Using the above formula, we could use index to get a value from within a table. Imagine we have a 3 x 3 grid as per the image below, and we want to get a value from the second row and second column. To achieve this we can simply use the formula =INDEX(A1:C3,2,2,1).
This formula is effectively saying I want you to look in the range A1 to C3, and return one value, where that value is from the second row and second column.
The output of this specific formula is five. Because two columns (including the first column) puts the cell in the B column, and two rows (including the first row) puts the cell in the row 2, therefore the cell being referenced is C2 with a value of five.

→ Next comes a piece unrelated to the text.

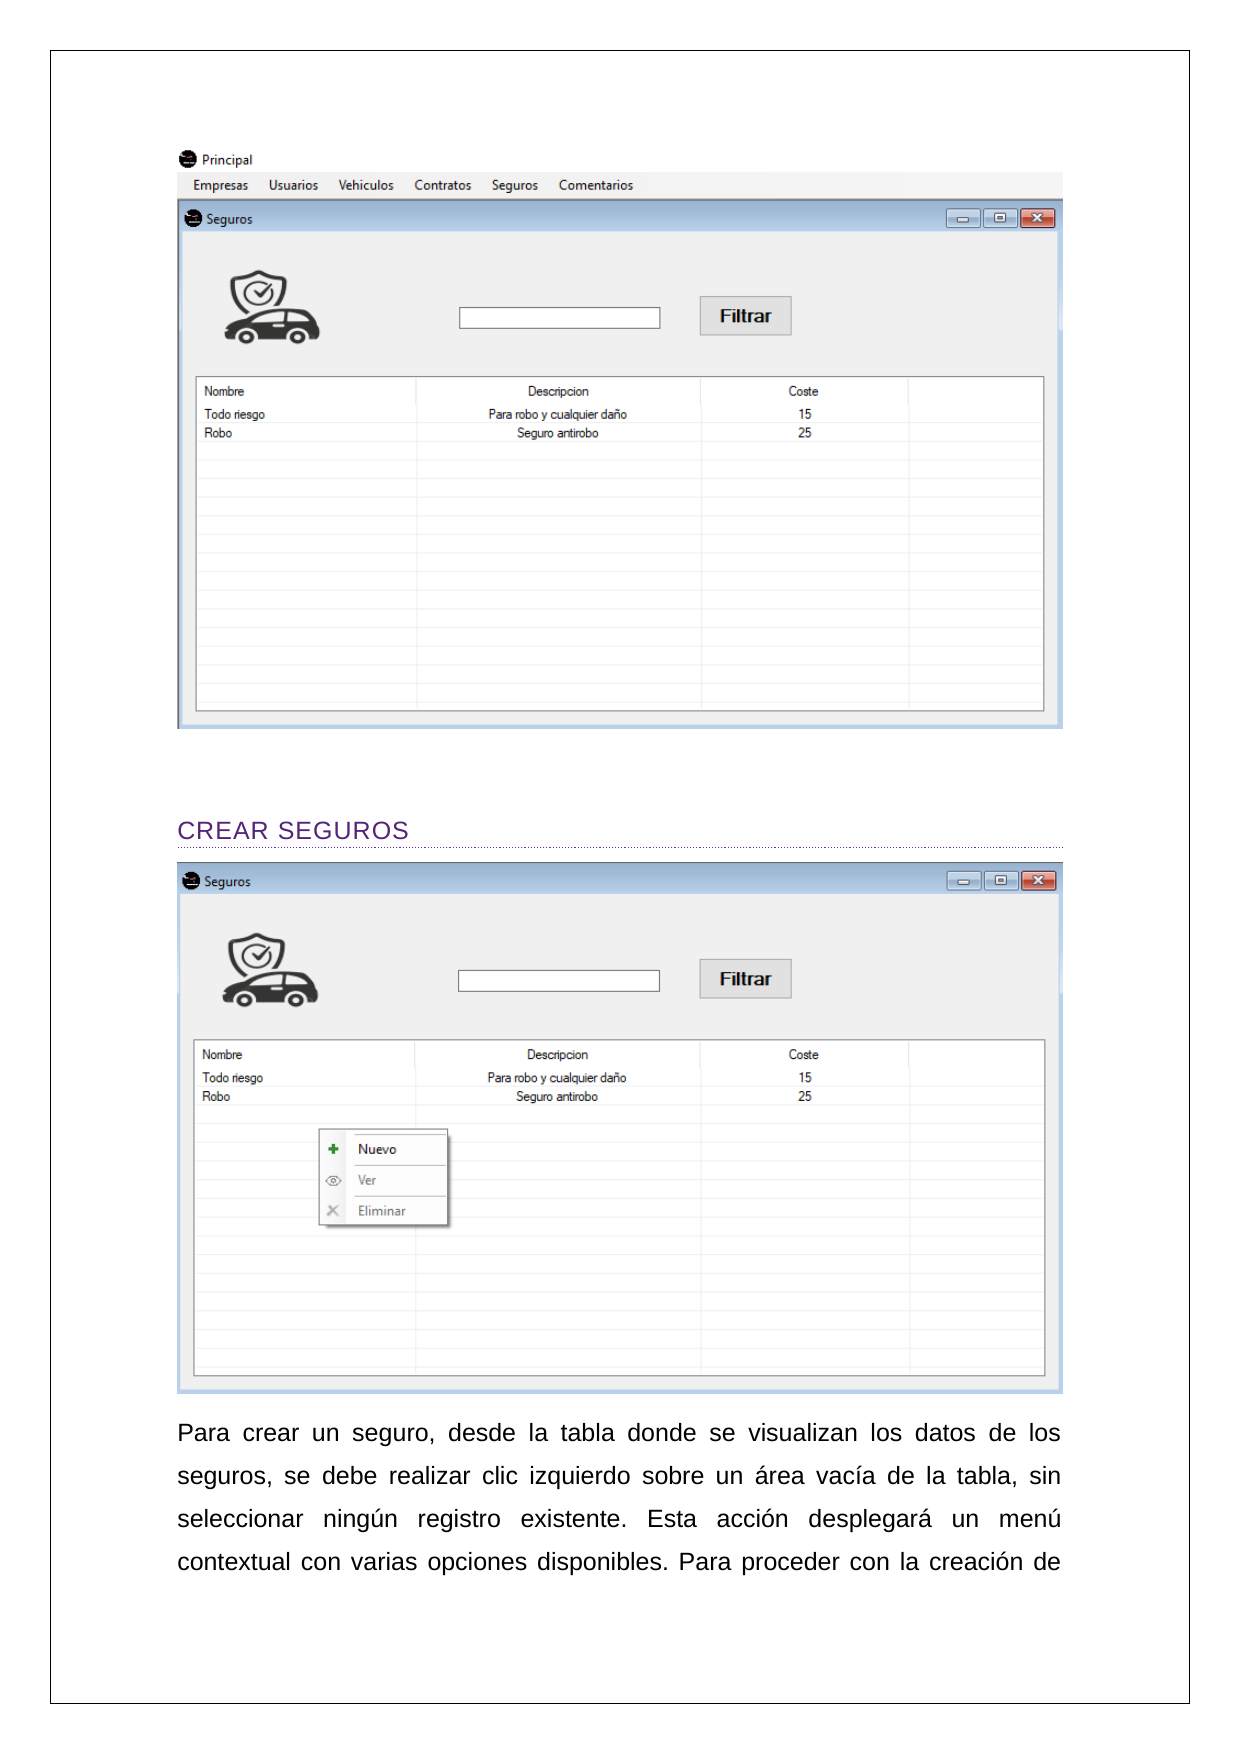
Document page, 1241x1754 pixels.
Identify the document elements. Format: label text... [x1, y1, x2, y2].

It should be noted, that in this case we have hardcoded the index function however, the power of index is extended much more when you are using it dynamically (e.g. Match and Index).
Combing Match and Index.
We have previously talked about how we can use match to find the relative position in which a specific criteria is found (e.g. where do I find the phrase “Position 3”, and we have also shown how we can use Index to return a specific value but this becomes far more powerful when we combine these toghether.
Imagine the scenario below, we have a table which contains a range of date(s) along the “A” column, with different fruits being listed across the “1” row. This table represents fictional fruit sales for a wholesaler for a given date.

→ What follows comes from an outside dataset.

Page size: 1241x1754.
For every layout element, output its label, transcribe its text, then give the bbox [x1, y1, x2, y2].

Say we want a way to easily be able to query the table (which could be significantly bigger) for the sales of a particular fruit on a specific date, we could use Match to locate the Fruit and Date position, and index to return that value.
In the example above, the first step is to determine which row the date we are searching for falls within. In this case we are looking for the date “3/01/2020” and to find this we are using the formula =MATCH(I3,A1:A8,0). This is saying I want you to look for the value in cell I3 (3/01/2020) in the range A1 to A8, and return the relative position of this exact value (which is position A4, i.e. 4 rows from the start including the start row which is A1).
The second step is to determine which column the fruit we are searching for is within. In the case of the spreadsheet above we are looking for “Apples” and to find this we use the formula =MATCH(I4,A1:F1,0). This is saying I want you to look for the value in cell I4 (Apples) in the range A1 to F1, and return the relative position of this exact value (which is in position B1, i.e. two columns from the start including the start column which is A1).
The final step is to then use INDEX to return the value for these two matches. We could have a cell for each match position similar to what I have done above (e.g. K3 & K4) and the Index function would look like the below;
=INDEX(A1:F8, K3, K4,1)
This would look in the range of A1 to F8, and fetch the row value which is stored in K3 (e.g. 4) and the column value which we have stored in K4 (e.g. 2), it would then take one value from the table where the position would equate to four rows down from the starting point, and two columns across from the starting point (e.g. B4) which equals 807733.
Now this is all well and good, but you can also nest your functions, so instead of storing the row and column positions from the match formula we can just use these within the formula itself. In this case our consolidated formula would look like the below;
In the above formula we are basically saying, I want you to return one value, from the range of A1 to F8, where;
- The row is the position you find the phrase in I3 within the range of A1 to A8 and;
- The column is the position you find the phrase in I4 within the range of A1:F1)
It is important to note, that the values returned are relative so you need to make sure that your ranges are matched, or that you consider if there is any offset.